TIE Fighter #3

TIE Fighter #3 (of 5)

Writer: Jody Houser
Artists: Roge Antonio, and Geraldo Borges
Colorists: Arif Prianto, and Lee Loughridge
Letterer: Joe Caramagna
Cover Artist: Tommy Lee Edwards

TIE Fighter #3 picks up with the escape of Shadow Wing’s squad five and ends with their jump to hyperspace with the hijacked Star Destroyer. People die in the course of the escape, and the back story in this issue helps develop leader of squad five as well underlining the significance of the deaths. But is TIE Fighter #3 really worth picking up?

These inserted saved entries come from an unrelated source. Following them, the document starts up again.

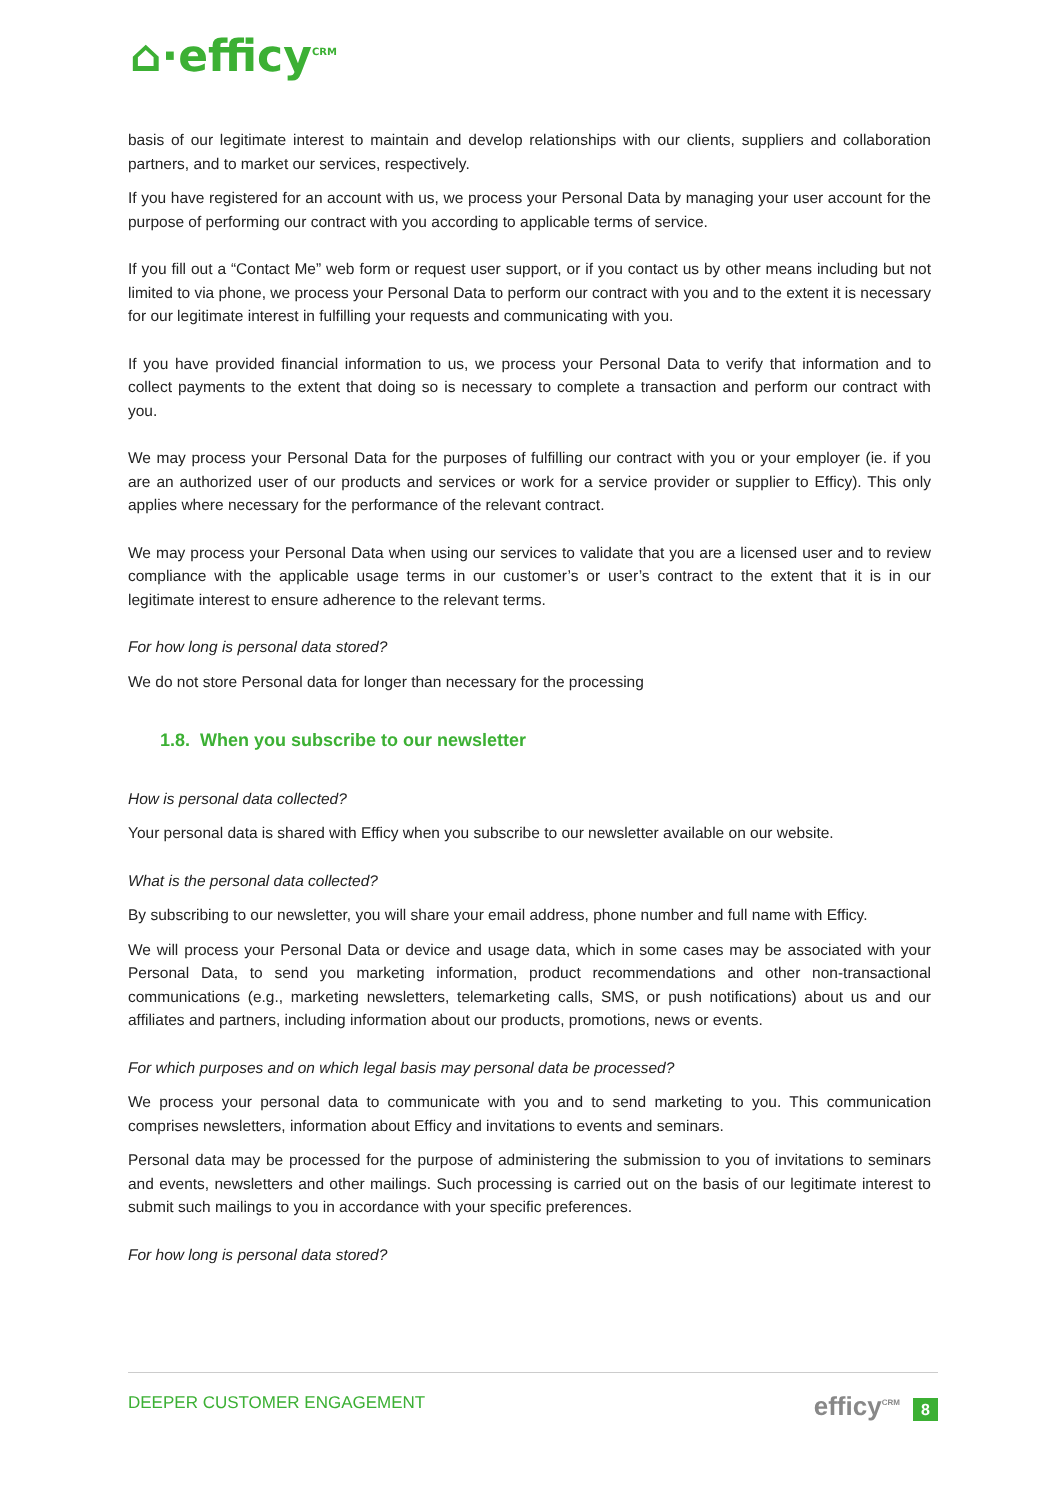⌂·efficy<sup>CRM</sup>
basis of our legitimate interest to maintain and develop relationships with our clients, suppliers and collaboration partners, and to market our services, respectively.
If you have registered for an account with us, we process your Personal Data by managing your user account for the purpose of performing our contract with you according to applicable terms of service.
If you fill out a “Contact Me” web form or request user support, or if you contact us by other means including but not limited to via phone, we process your Personal Data to perform our contract with you and to the extent it is necessary for our legitimate interest in fulfilling your requests and communicating with you.
If you have provided financial information to us, we process your Personal Data to verify that information and to collect payments to the extent that doing so is necessary to complete a transaction and perform our contract with you.
We may process your Personal Data for the purposes of fulfilling our contract with you or your employer (ie. if you are an authorized user of our products and services or work for a service provider or supplier to Efficy). This only applies where necessary for the performance of the relevant contract.
We may process your Personal Data when using our services to validate that you are a licensed user and to review compliance with the applicable usage terms in our customer’s or user’s contract to the extent that it is in our legitimate interest to ensure adherence to the relevant terms.
For how long is personal data stored?
We do not store Personal data for longer than necessary for the processing
1.8. When you subscribe to our newsletter
How is personal data collected?
Your personal data is shared with Efficy when you subscribe to our newsletter available on our website.
What is the personal data collected?
By subscribing to our newsletter, you will share your email address, phone number and full name with Efficy.
We will process your Personal Data or device and usage data, which in some cases may be associated with your Personal Data, to send you marketing information, product recommendations and other non-transactional communications (e.g., marketing newsletters, telemarketing calls, SMS, or push notifications) about us and our affiliates and partners, including information about our products, promotions, news or events.
For which purposes and on which legal basis may personal data be processed?
We process your personal data to communicate with you and to send marketing to you. This communication comprises newsletters, information about Efficy and invitations to events and seminars.
Personal data may be processed for the purpose of administering the submission to you of invitations to seminars and events, newsletters and other mailings. Such processing is carried out on the basis of our legitimate interest to submit such mailings to you in accordance with your specific preferences.
For how long is personal data stored?
DEEPER CUSTOMER ENGAGEMENT efficy<sup>CRM</sup> 8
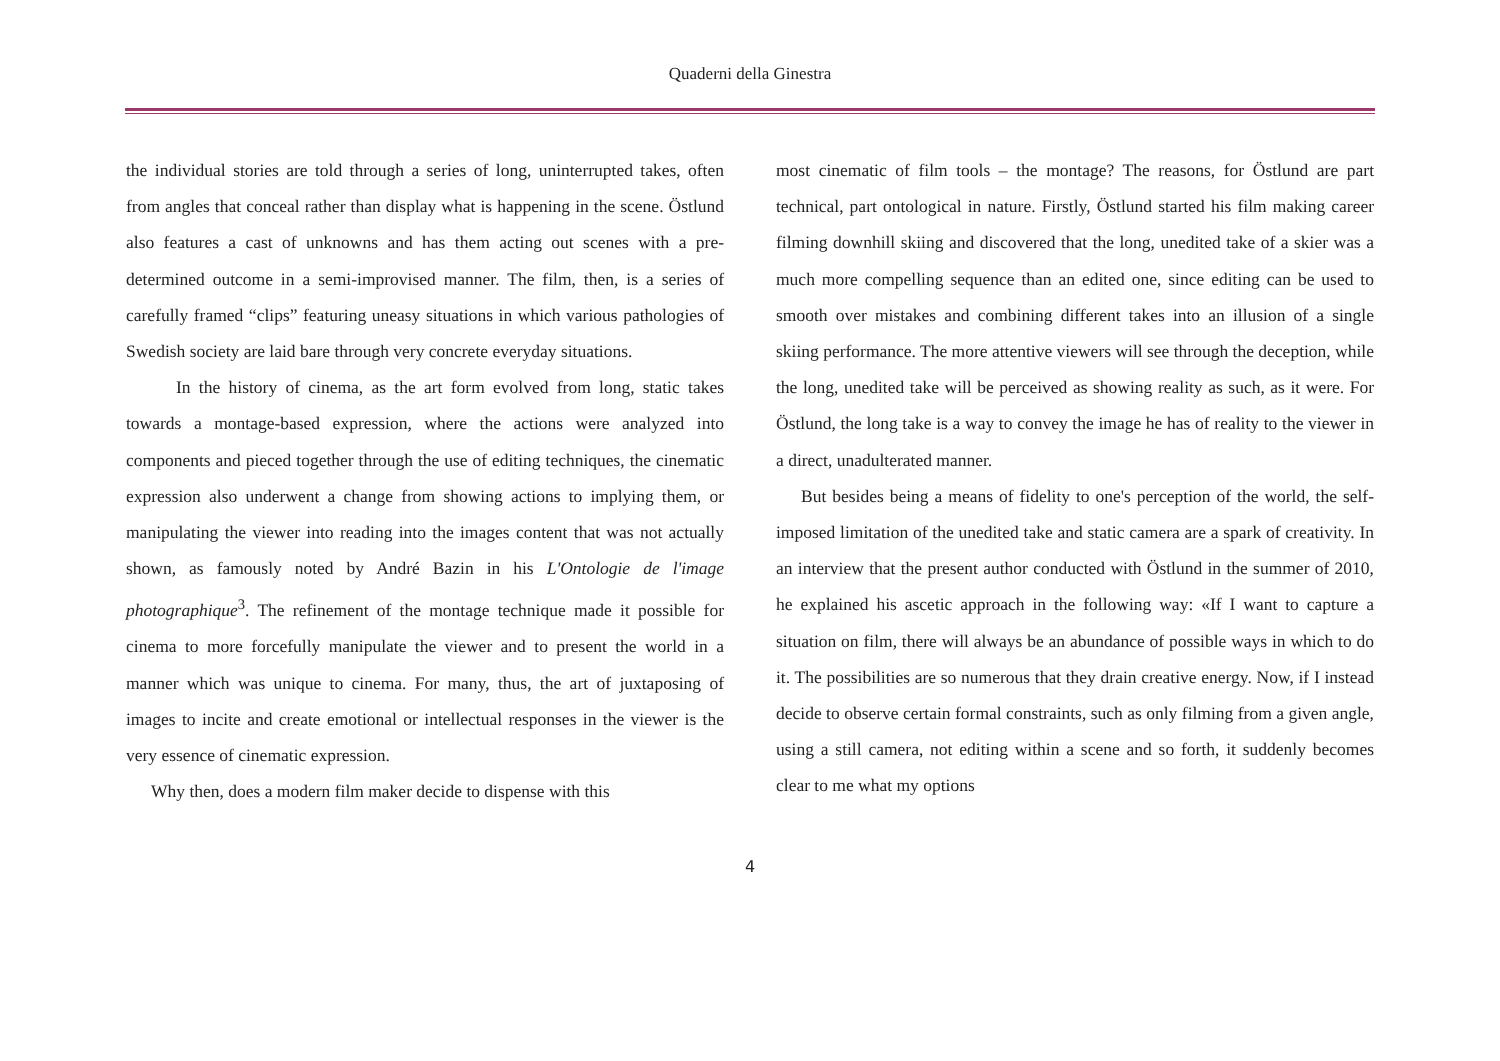Quaderni della Ginestra
the individual stories are told through a series of long, uninterrupted takes, often from angles that conceal rather than display what is happening in the scene. Östlund also features a cast of unknowns and has them acting out scenes with a pre-determined outcome in a semi-improvised manner. The film, then, is a series of carefully framed “clips” featuring uneasy situations in which various pathologies of Swedish society are laid bare through very concrete everyday situations.
In the history of cinema, as the art form evolved from long, static takes towards a montage-based expression, where the actions were analyzed into components and pieced together through the use of editing techniques, the cinematic expression also underwent a change from showing actions to implying them, or manipulating the viewer into reading into the images content that was not actually shown, as famously noted by André Bazin in his L'Ontologie de l'image photographique<sup>3</sup>. The refinement of the montage technique made it possible for cinema to more forcefully manipulate the viewer and to present the world in a manner which was unique to cinema. For many, thus, the art of juxtaposing of images to incite and create emotional or intellectual responses in the viewer is the very essence of cinematic expression.
Why then, does a modern film maker decide to dispense with this
most cinematic of film tools – the montage? The reasons, for Östlund are part technical, part ontological in nature. Firstly, Östlund started his film making career filming downhill skiing and discovered that the long, unedited take of a skier was a much more compelling sequence than an edited one, since editing can be used to smooth over mistakes and combining different takes into an illusion of a single skiing performance. The more attentive viewers will see through the deception, while the long, unedited take will be perceived as showing reality as such, as it were. For Östlund, the long take is a way to convey the image he has of reality to the viewer in a direct, unadulterated manner.
But besides being a means of fidelity to one's perception of the world, the self-imposed limitation of the unedited take and static camera are a spark of creativity. In an interview that the present author conducted with Östlund in the summer of 2010, he explained his ascetic approach in the following way: «If I want to capture a situation on film, there will always be an abundance of possible ways in which to do it. The possibilities are so numerous that they drain creative energy. Now, if I instead decide to observe certain formal constraints, such as only filming from a given angle, using a still camera, not editing within a scene and so forth, it suddenly becomes clear to me what my options
4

The TIE Fighter mini-series is suppose to be a tie-in to the Alphabet Squadron trilogy. However, with the comic focusing on the bad guys, it’s an odd way of tying into the series. The bad guys aren’t focused on much in the book, and I don’t recall any of the characters in squad five showing up. Regardless, this series does shed some light on what Shadow Wing does and who its members are. In this issue two of the members of Shadow Wing bite the dust as Rebel starfighters show up. This only being the third issue of the series, I honestly didn’t care that they died. As a reader, I didn’t have any investment in the characters. However, those character deaths could help develop the survivors. The problem is there are only two more issues left, and its doubtful that kind of character development can be crammed in, especially with a portion of each issue is dedicated to a flashback story.

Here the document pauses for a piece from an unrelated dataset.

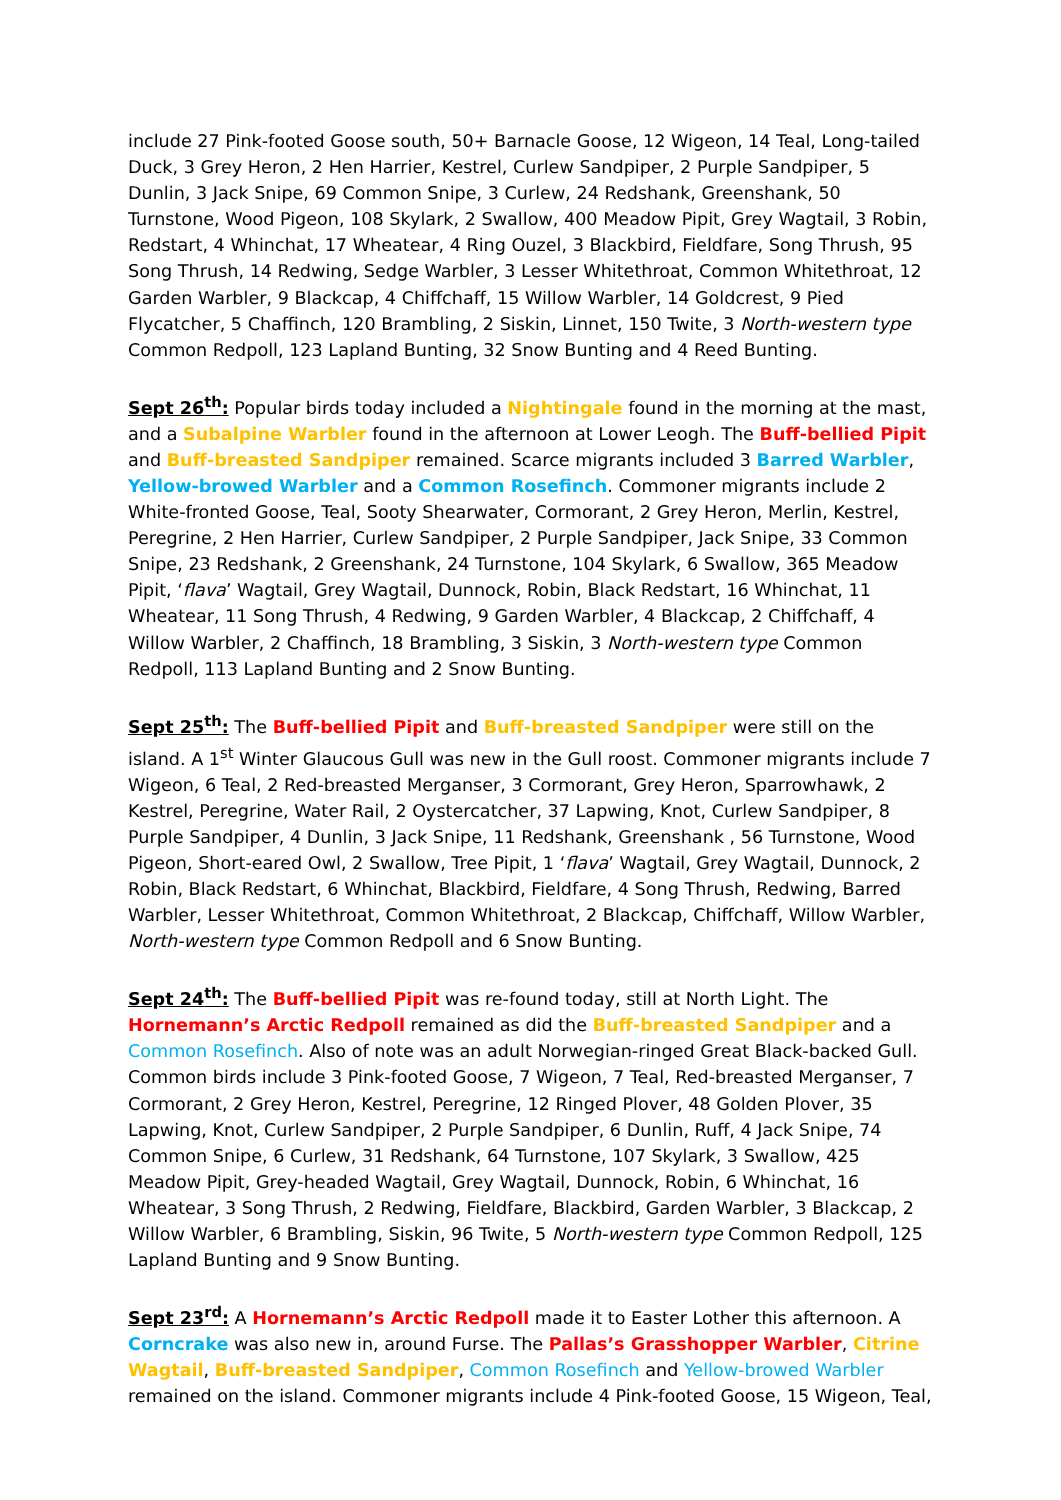include 27 Pink-footed Goose south, 50+ Barnacle Goose, 12 Wigeon, 14 Teal, Long-tailed Duck, 3 Grey Heron, 2 Hen Harrier, Kestrel, Curlew Sandpiper, 2 Purple Sandpiper, 5 Dunlin, 3 Jack Snipe, 69 Common Snipe, 3 Curlew, 24 Redshank, Greenshank, 50 Turnstone, Wood Pigeon, 108 Skylark, 2 Swallow, 400 Meadow Pipit, Grey Wagtail, 3 Robin, Redstart, 4 Whinchat, 17 Wheatear, 4 Ring Ouzel, 3 Blackbird, Fieldfare, Song Thrush, 95 Song Thrush, 14 Redwing, Sedge Warbler, 3 Lesser Whitethroat, Common Whitethroat, 12 Garden Warbler, 9 Blackcap, 4 Chiffchaff, 15 Willow Warbler, 14 Goldcrest, 9 Pied Flycatcher, 5 Chaffinch, 120 Brambling, 2 Siskin, Linnet, 150 Twite, 3 North-western type Common Redpoll, 123 Lapland Bunting, 32 Snow Bunting and 4 Reed Bunting.
Sept 26<sup>th</sup>: Popular birds today included a Nightingale found in the morning at the mast, and a Subalpine Warbler found in the afternoon at Lower Leogh. The Buff-bellied Pipit and Buff-breasted Sandpiper remained. Scarce migrants included 3 Barred Warbler, Yellow-browed Warbler and a Common Rosefinch. Commoner migrants include 2 White-fronted Goose, Teal, Sooty Shearwater, Cormorant, 2 Grey Heron, Merlin, Kestrel, Peregrine, 2 Hen Harrier, Curlew Sandpiper, 2 Purple Sandpiper, Jack Snipe, 33 Common Snipe, 23 Redshank, 2 Greenshank, 24 Turnstone, 104 Skylark, 6 Swallow, 365 Meadow Pipit, ‘flava’ Wagtail, Grey Wagtail, Dunnock, Robin, Black Redstart, 16 Whinchat, 11 Wheatear, 11 Song Thrush, 4 Redwing, 9 Garden Warbler, 4 Blackcap, 2 Chiffchaff, 4 Willow Warbler, 2 Chaffinch, 18 Brambling, 3 Siskin, 3 North-western type Common Redpoll, 113 Lapland Bunting and 2 Snow Bunting.
Sept 25<sup>th</sup>: The Buff-bellied Pipit and Buff-breasted Sandpiper were still on the island. A 1<sup>st</sup> Winter Glaucous Gull was new in the Gull roost. Commoner migrants include 7 Wigeon, 6 Teal, 2 Red-breasted Merganser, 3 Cormorant, Grey Heron, Sparrowhawk, 2 Kestrel, Peregrine, Water Rail, 2 Oystercatcher, 37 Lapwing, Knot, Curlew Sandpiper, 8 Purple Sandpiper, 4 Dunlin, 3 Jack Snipe, 11 Redshank, Greenshank , 56 Turnstone, Wood Pigeon, Short-eared Owl, 2 Swallow, Tree Pipit, 1 ‘flava’ Wagtail, Grey Wagtail, Dunnock, 2 Robin, Black Redstart, 6 Whinchat, Blackbird, Fieldfare, 4 Song Thrush, Redwing, Barred Warbler, Lesser Whitethroat, Common Whitethroat, 2 Blackcap, Chiffchaff, Willow Warbler, North-western type Common Redpoll and 6 Snow Bunting.
Sept 24<sup>th</sup>: The Buff-bellied Pipit was re-found today, still at North Light. The Hornemann’s Arctic Redpoll remained as did the Buff-breasted Sandpiper and a Common Rosefinch. Also of note was an adult Norwegian-ringed Great Black-backed Gull. Common birds include 3 Pink-footed Goose, 7 Wigeon, 7 Teal, Red-breasted Merganser, 7 Cormorant, 2 Grey Heron, Kestrel, Peregrine, 12 Ringed Plover, 48 Golden Plover, 35 Lapwing, Knot, Curlew Sandpiper, 2 Purple Sandpiper, 6 Dunlin, Ruff, 4 Jack Snipe, 74 Common Snipe, 6 Curlew, 31 Redshank, 64 Turnstone, 107 Skylark, 3 Swallow, 425 Meadow Pipit, Grey-headed Wagtail, Grey Wagtail, Dunnock, Robin, 6 Whinchat, 16 Wheatear, 3 Song Thrush, 2 Redwing, Fieldfare, Blackbird, Garden Warbler, 3 Blackcap, 2 Willow Warbler, 6 Brambling, Siskin, 96 Twite, 5 North-western type Common Redpoll, 125 Lapland Bunting and 9 Snow Bunting.
Sept 23<sup>rd</sup>: A Hornemann’s Arctic Redpoll made it to Easter Lother this afternoon. A Corncrake was also new in, around Furse. The Pallas’s Grasshopper Warbler, Citrine Wagtail, Buff-breasted Sandpiper, Common Rosefinch and Yellow-browed Warbler remained on the island. Commoner migrants include 4 Pink-footed Goose, 15 Wigeon, Teal,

Speaking of the flashback story, in this issue we get a glimpse of how squad leader Teso Broosh was promoted to lead squad five. There’s not action and it’s all just dialog of Broosh talking with his commander. There’s minimal character development, but there is some, and I did like the way it ended with Broosh promising to protect the members of his squad, which he fails to do in this issue. But the big payout is seeing Major Kieze, who does show up in the Alphabet Squadron book. His small appearance here helps further flush out his backstory and his concern and caring for his subordinates. He definitely cares about his troops.

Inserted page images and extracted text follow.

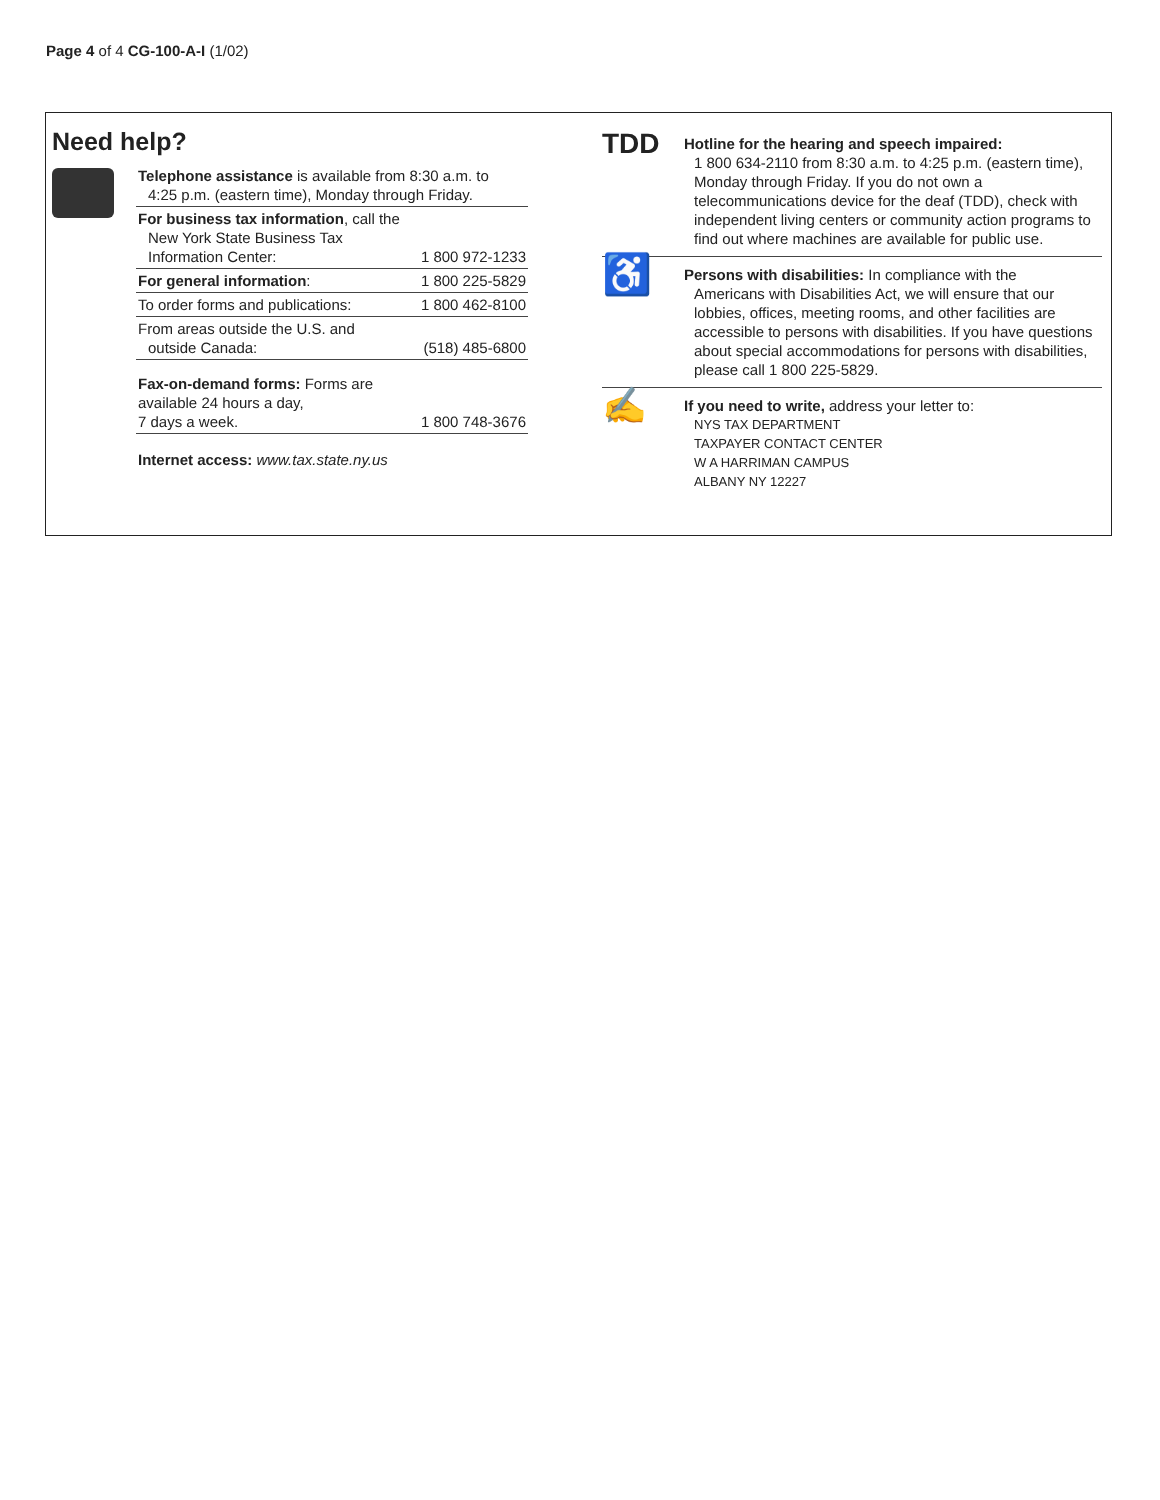Page 4 of 4 CG-100-A-I (1/02)
Need help?
| Telephone assistance is available from 8:30 a.m. to 4:25 p.m. (eastern time), Monday through Friday. | |
| For business tax information , call the New York State Business Tax Information Center: | 1 800 972-1233 |
| For general information : | 1 800 225-5829 |
| To order forms and publications: | 1 800 462-8100 |
| From areas outside the U.S. and outside Canada: | (518) 485-6800 |
| Fax-on-demand forms: Forms are available 24 hours a day, 7 days a week. | 1 800 748-3676 |
| Internet access: www.tax.state.ny.us | |
TDD
Hotline for the hearing and speech impaired:
1 800 634-2110 from 8:30 a.m. to 4:25 p.m. (eastern time), Monday through Friday. If you do not own a telecommunications device for the deaf (TDD), check with independent living centers or community action programs to find out where machines are available for public use.
♿
Persons with disabilities: In compliance with the
Americans with Disabilities Act, we will ensure that our lobbies, offices, meeting rooms, and other facilities are accessible to persons with disabilities. If you have questions about special accommodations for persons with disabilities, please call 1 800 225-5829.
✍
If you need to write, address your letter to:
NYS TAX DEPARTMENT
TAXPAYER CONTACT CENTER
W A HARRIMAN CAMPUS
ALBANY NY 12227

The artwork is pretty good throughout the issue, though the backstory isn’t as good. The character emotions are a little overdone in the backup story. Otherwise, it’s not too bad.

With an okay story and good artwork, TIE Fighter #3 is middle of the road. However, I did come away with a desire to see what happens next. It’s too early to say whether this series is a bust or not, so we’ll just have to wait and see. As is, I give this one a three out of five metal bikinis.

Reviewed By: Skuldren for Roqoo Depot.